* **Records shown**
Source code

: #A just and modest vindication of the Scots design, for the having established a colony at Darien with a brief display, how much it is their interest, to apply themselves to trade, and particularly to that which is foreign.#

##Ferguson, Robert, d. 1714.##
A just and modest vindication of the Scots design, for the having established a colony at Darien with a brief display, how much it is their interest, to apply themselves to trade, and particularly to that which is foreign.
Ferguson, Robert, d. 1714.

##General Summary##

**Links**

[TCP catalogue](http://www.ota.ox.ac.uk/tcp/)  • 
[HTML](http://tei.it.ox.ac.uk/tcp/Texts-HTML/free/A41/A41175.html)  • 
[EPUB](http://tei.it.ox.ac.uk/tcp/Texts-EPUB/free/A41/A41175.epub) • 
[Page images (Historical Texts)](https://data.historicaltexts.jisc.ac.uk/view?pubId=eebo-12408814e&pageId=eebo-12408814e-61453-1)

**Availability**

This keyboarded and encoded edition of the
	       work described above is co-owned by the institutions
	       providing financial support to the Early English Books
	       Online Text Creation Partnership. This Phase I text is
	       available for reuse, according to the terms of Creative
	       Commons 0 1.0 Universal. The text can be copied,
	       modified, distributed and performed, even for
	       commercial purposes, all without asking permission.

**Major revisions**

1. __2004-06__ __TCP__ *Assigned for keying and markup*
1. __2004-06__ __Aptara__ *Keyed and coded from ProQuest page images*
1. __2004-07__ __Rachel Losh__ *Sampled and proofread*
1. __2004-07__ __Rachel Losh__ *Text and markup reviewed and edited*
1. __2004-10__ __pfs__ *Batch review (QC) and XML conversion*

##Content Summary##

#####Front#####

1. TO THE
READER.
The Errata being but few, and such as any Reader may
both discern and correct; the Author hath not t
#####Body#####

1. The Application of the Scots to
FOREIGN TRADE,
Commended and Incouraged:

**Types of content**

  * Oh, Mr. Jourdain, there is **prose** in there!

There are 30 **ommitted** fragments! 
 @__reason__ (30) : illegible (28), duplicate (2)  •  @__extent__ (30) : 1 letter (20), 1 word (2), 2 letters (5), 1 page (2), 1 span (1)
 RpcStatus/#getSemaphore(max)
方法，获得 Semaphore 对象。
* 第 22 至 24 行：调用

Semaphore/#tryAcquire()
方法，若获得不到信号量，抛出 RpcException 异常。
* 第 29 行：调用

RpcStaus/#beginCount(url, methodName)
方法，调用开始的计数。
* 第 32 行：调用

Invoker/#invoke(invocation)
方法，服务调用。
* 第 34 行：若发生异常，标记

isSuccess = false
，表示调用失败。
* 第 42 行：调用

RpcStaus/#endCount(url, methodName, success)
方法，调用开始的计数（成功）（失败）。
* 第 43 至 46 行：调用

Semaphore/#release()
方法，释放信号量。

* **What the exercise asks**
Looking at the entries above, count the lines that contain the string "images", then give the number and nothing else.

* **Exercise answer**
2